▸ ACTIVITY: Scan the data for "Type" and copy the lines it appears in.

▸ PROVIDED ENTRIES:
* * *
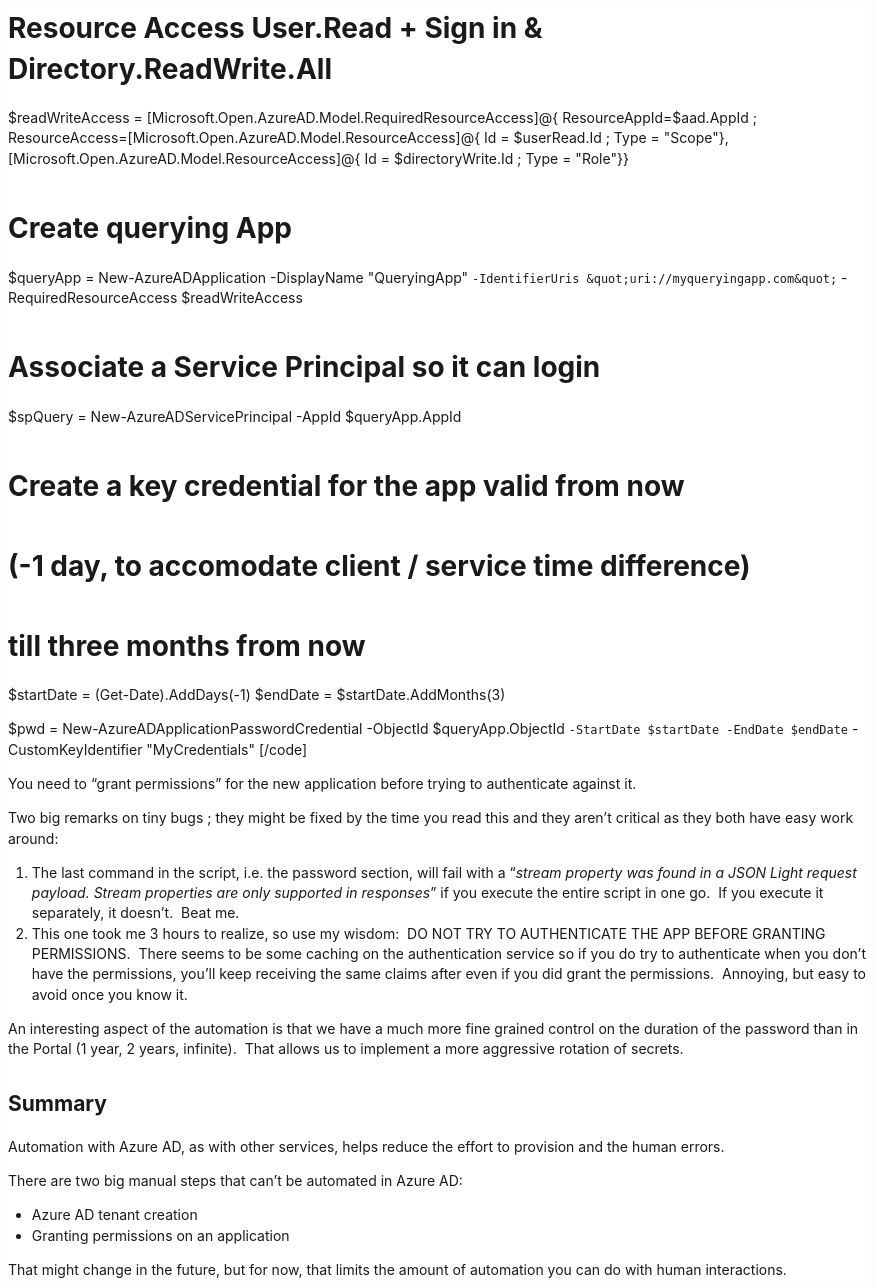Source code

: 
#  Resource Access User.Read + Sign in &amp; Directory.ReadWrite.All
$readWriteAccess = [Microsoft.Open.AzureAD.Model.RequiredResourceAccess]@{
  ResourceAppId=$aad.AppId ;
  ResourceAccess=[Microsoft.Open.AzureAD.Model.ResourceAccess]@{
    Id = $userRead.Id ;
    Type = &quot;Scope&quot;}, [Microsoft.Open.AzureAD.Model.ResourceAccess]@{
    Id = $directoryWrite.Id ;
    Type = &quot;Role&quot;}}

#  Create querying App
$queryApp = New-AzureADApplication -DisplayName &quot;QueryingApp&quot; `
    -IdentifierUris &quot;uri://myqueryingapp.com&quot; `
    -RequiredResourceAccess $readWriteAccess

#  Associate a Service Principal so it can login
$spQuery = New-AzureADServicePrincipal -AppId $queryApp.AppId

#  Create a key credential for the app valid from now
#  (-1 day, to accomodate client / service time difference)
#  till three months from now
$startDate = (Get-Date).AddDays(-1)
$endDate = $startDate.AddMonths(3)

$pwd = New-AzureADApplicationPasswordCredential -ObjectId $queryApp.ObjectId `
  -StartDate $startDate -EndDate $endDate `
  -CustomKeyIdentifier &quot;MyCredentials&quot;
[/code]

You need to “grant permissions” for the new application before trying to authenticate against it.

Two big remarks on tiny bugs ; they might be fixed by the time you read this and they aren’t critical as they both have easy work around:
<ol>
 	<li>The last command in the script, i.e. the password section, will fail with a “<em>stream property was found in a JSON Light request payload. Stream properties are only supported in responses</em>” if you execute the entire script in one go.  If you execute it separately, it doesn’t.  Beat me.</li>
 	<li>This one took me 3 hours to realize, so use my wisdom:  DO NOT TRY TO AUTHENTICATE THE APP BEFORE GRANTING PERMISSIONS.  There seems to be some caching on the authentication service so if you do try to authenticate when you don’t have the permissions, you’ll keep receiving the same claims after even if you did grant the permissions.  Annoying, but easy to avoid once you know it.</li>
</ol>
An interesting aspect of the automation is that we have a much more fine grained control on the duration of the password than in the Portal (1 year, 2 years, infinite).  That allows us to implement a more aggressive rotation of secrets.
<h2>Summary</h2>
Automation with Azure AD, as with other services, helps reduce the effort to provision and the human errors.

There are two big manual steps that can’t be automated in Azure AD:
<ul>
 	<li>Azure AD tenant creation</li>
 	<li>Granting permissions on an application</li>
</ul>
That might change in the future, but for now, that limits the amount of automation you can do with human interactions.
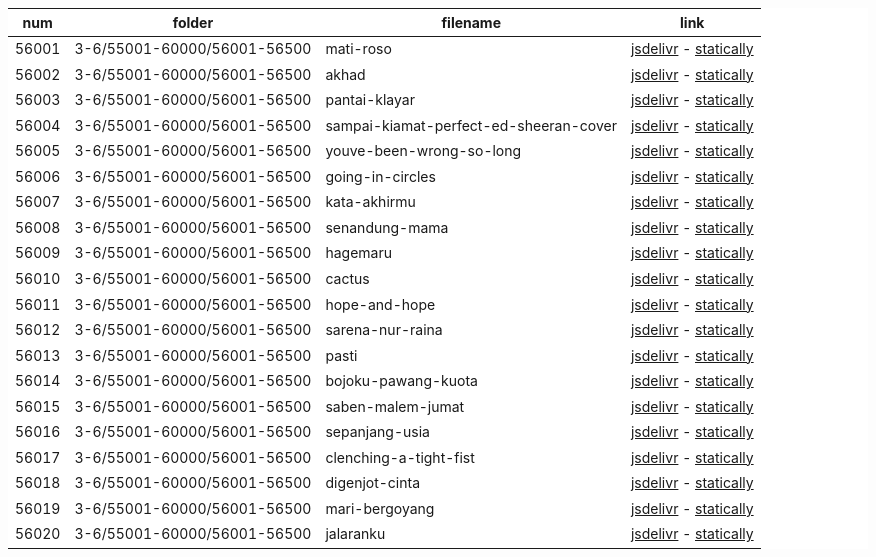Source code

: |  num  | folder | filename | link |
|-------|--------|----------|------|
|56001|3-6/55001-60000/56001-56500|mati-roso|[jsdelivr](https://cdn.jsdelivr.net/gh/dbchord/png-old-c-600x600_3-6/55001-60000/56001-56500/mati-roso.png) - [statically](https://cdn.statically.io/gh/dbchord/png-old-c-600x600_3-6/img/55001-60000/56001-56500/mati-roso.png)|
|56002|3-6/55001-60000/56001-56500|akhad|[jsdelivr](https://cdn.jsdelivr.net/gh/dbchord/png-old-c-600x600_3-6/55001-60000/56001-56500/akhad.png) - [statically](https://cdn.statically.io/gh/dbchord/png-old-c-600x600_3-6/img/55001-60000/56001-56500/akhad.png)|
|56003|3-6/55001-60000/56001-56500|pantai-klayar|[jsdelivr](https://cdn.jsdelivr.net/gh/dbchord/png-old-c-600x600_3-6/55001-60000/56001-56500/pantai-klayar.png) - [statically](https://cdn.statically.io/gh/dbchord/png-old-c-600x600_3-6/img/55001-60000/56001-56500/pantai-klayar.png)|
|56004|3-6/55001-60000/56001-56500|sampai-kiamat-perfect-ed-sheeran-cover|[jsdelivr](https://cdn.jsdelivr.net/gh/dbchord/png-old-c-600x600_3-6/55001-60000/56001-56500/sampai-kiamat-perfect-ed-sheeran-cover.png) - [statically](https://cdn.statically.io/gh/dbchord/png-old-c-600x600_3-6/img/55001-60000/56001-56500/sampai-kiamat-perfect-ed-sheeran-cover.png)|
|56005|3-6/55001-60000/56001-56500|youve-been-wrong-so-long|[jsdelivr](https://cdn.jsdelivr.net/gh/dbchord/png-old-c-600x600_3-6/55001-60000/56001-56500/youve-been-wrong-so-long.png) - [statically](https://cdn.statically.io/gh/dbchord/png-old-c-600x600_3-6/img/55001-60000/56001-56500/youve-been-wrong-so-long.png)|
|56006|3-6/55001-60000/56001-56500|going-in-circles|[jsdelivr](https://cdn.jsdelivr.net/gh/dbchord/png-old-c-600x600_3-6/55001-60000/56001-56500/going-in-circles.png) - [statically](https://cdn.statically.io/gh/dbchord/png-old-c-600x600_3-6/img/55001-60000/56001-56500/going-in-circles.png)|
|56007|3-6/55001-60000/56001-56500|kata-akhirmu|[jsdelivr](https://cdn.jsdelivr.net/gh/dbchord/png-old-c-600x600_3-6/55001-60000/56001-56500/kata-akhirmu.png) - [statically](https://cdn.statically.io/gh/dbchord/png-old-c-600x600_3-6/img/55001-60000/56001-56500/kata-akhirmu.png)|
|56008|3-6/55001-60000/56001-56500|senandung-mama|[jsdelivr](https://cdn.jsdelivr.net/gh/dbchord/png-old-c-600x600_3-6/55001-60000/56001-56500/senandung-mama.png) - [statically](https://cdn.statically.io/gh/dbchord/png-old-c-600x600_3-6/img/55001-60000/56001-56500/senandung-mama.png)|
|56009|3-6/55001-60000/56001-56500|hagemaru|[jsdelivr](https://cdn.jsdelivr.net/gh/dbchord/png-old-c-600x600_3-6/55001-60000/56001-56500/hagemaru.png) - [statically](https://cdn.statically.io/gh/dbchord/png-old-c-600x600_3-6/img/55001-60000/56001-56500/hagemaru.png)|
|56010|3-6/55001-60000/56001-56500|cactus|[jsdelivr](https://cdn.jsdelivr.net/gh/dbchord/png-old-c-600x600_3-6/55001-60000/56001-56500/cactus.png) - [statically](https://cdn.statically.io/gh/dbchord/png-old-c-600x600_3-6/img/55001-60000/56001-56500/cactus.png)|
|56011|3-6/55001-60000/56001-56500|hope-and-hope|[jsdelivr](https://cdn.jsdelivr.net/gh/dbchord/png-old-c-600x600_3-6/55001-60000/56001-56500/hope-and-hope.png) - [statically](https://cdn.statically.io/gh/dbchord/png-old-c-600x600_3-6/img/55001-60000/56001-56500/hope-and-hope.png)|
|56012|3-6/55001-60000/56001-56500|sarena-nur-raina|[jsdelivr](https://cdn.jsdelivr.net/gh/dbchord/png-old-c-600x600_3-6/55001-60000/56001-56500/sarena-nur-raina.png) - [statically](https://cdn.statically.io/gh/dbchord/png-old-c-600x600_3-6/img/55001-60000/56001-56500/sarena-nur-raina.png)|
|56013|3-6/55001-60000/56001-56500|pasti|[jsdelivr](https://cdn.jsdelivr.net/gh/dbchord/png-old-c-600x600_3-6/55001-60000/56001-56500/pasti.png) - [statically](https://cdn.statically.io/gh/dbchord/png-old-c-600x600_3-6/img/55001-60000/56001-56500/pasti.png)|
|56014|3-6/55001-60000/56001-56500|bojoku-pawang-kuota|[jsdelivr](https://cdn.jsdelivr.net/gh/dbchord/png-old-c-600x600_3-6/55001-60000/56001-56500/bojoku-pawang-kuota.png) - [statically](https://cdn.statically.io/gh/dbchord/png-old-c-600x600_3-6/img/55001-60000/56001-56500/bojoku-pawang-kuota.png)|
|56015|3-6/55001-60000/56001-56500|saben-malem-jumat|[jsdelivr](https://cdn.jsdelivr.net/gh/dbchord/png-old-c-600x600_3-6/55001-60000/56001-56500/saben-malem-jumat.png) - [statically](https://cdn.statically.io/gh/dbchord/png-old-c-600x600_3-6/img/55001-60000/56001-56500/saben-malem-jumat.png)|
|56016|3-6/55001-60000/56001-56500|sepanjang-usia|[jsdelivr](https://cdn.jsdelivr.net/gh/dbchord/png-old-c-600x600_3-6/55001-60000/56001-56500/sepanjang-usia.png) - [statically](https://cdn.statically.io/gh/dbchord/png-old-c-600x600_3-6/img/55001-60000/56001-56500/sepanjang-usia.png)|
|56017|3-6/55001-60000/56001-56500|clenching-a-tight-fist|[jsdelivr](https://cdn.jsdelivr.net/gh/dbchord/png-old-c-600x600_3-6/55001-60000/56001-56500/clenching-a-tight-fist.png) - [statically](https://cdn.statically.io/gh/dbchord/png-old-c-600x600_3-6/img/55001-60000/56001-56500/clenching-a-tight-fist.png)|
|56018|3-6/55001-60000/56001-56500|digenjot-cinta|[jsdelivr](https://cdn.jsdelivr.net/gh/dbchord/png-old-c-600x600_3-6/55001-60000/56001-56500/digenjot-cinta.png) - [statically](https://cdn.statically.io/gh/dbchord/png-old-c-600x600_3-6/img/55001-60000/56001-56500/digenjot-cinta.png)|
|56019|3-6/55001-60000/56001-56500|mari-bergoyang|[jsdelivr](https://cdn.jsdelivr.net/gh/dbchord/png-old-c-600x600_3-6/55001-60000/56001-56500/mari-bergoyang.png) - [statically](https://cdn.statically.io/gh/dbchord/png-old-c-600x600_3-6/img/55001-60000/56001-56500/mari-bergoyang.png)|
|56020|3-6/55001-60000/56001-56500|jalaranku|[jsdelivr](https://cdn.jsdelivr.net/gh/dbchord/png-old-c-600x600_3-6/55001-60000/56001-56500/jalaranku.png) - [statically](https://cdn.statically.io/gh/dbchord/png-old-c-600x600_3-6/img/55001-60000/56001-56500/jalaranku.png)|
* * *
▸ EXERCISE ANSWER:
    Type = &quot;Scope&quot;}, [Microsoft.Open.AzureAD.Model.ResourceAccess]@{
    Type = &quot;Role&quot;}}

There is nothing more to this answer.